Significance testing consists of defining a rejection region, and rejecting if the data is in that region. The size of the region is its α value. If two different regions are different shapes, then even if one is smaller than the other, there can be places that are inside the smaller one but not in the larger one.
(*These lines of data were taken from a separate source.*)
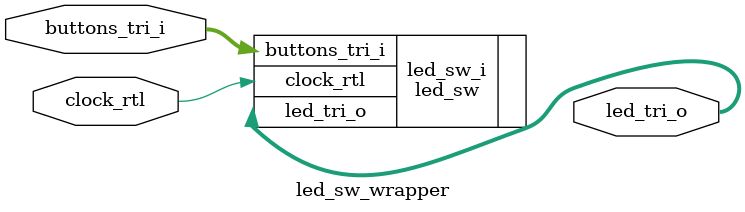
<source format=v>
`timescale 1 ps / 1 ps

module led_sw_wrapper
   (buttons_tri_i,
    clock_rtl,
    led_tri_o);
  input [7:0]buttons_tri_i;
  input clock_rtl;
  output [3:0]led_tri_o;

  wire [7:0]buttons_tri_i;
  wire clock_rtl;
  wire [3:0]led_tri_o;

  led_sw led_sw_i
       (.buttons_tri_i(buttons_tri_i),
        .clock_rtl(clock_rtl),
        .led_tri_o(led_tri_o));
endmodule

</source>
Dave’s answer explains that KS tests many different attributes, such as mean, variance, and multimodality. Suppose we restrict our attention to just mean and variance. We can then represent the sample on a two-dimensional plot, with one, say, differences in mean being the horizontal dimension and difference in variance being vertical:

The F-test 的拒绝区域(蓝色)是该空间中的两条水平带:如果方差差异过大或过负,则拒绝零。KS 测试的拒绝区域(绿色)是(经过一些简化)一个环:在任何方向上离原点太远的任何东西都将被拒绝。我们可以(再次,通过一些简化)认为每个都有一个“半径”,并且该半径之外的任何内容都会导致 null 被拒绝。但对于F-test,只有垂直距离x- 轴被考虑,而与原点的距离被考虑用于 KS 测试。
如果两者相同α,那么由于 KS 考虑两个维度,因此它的半径必须更大。因此,如果您的样本的均值差异很小,而方差差异略大于F-test’s “radius”, then it will be within the KS radius.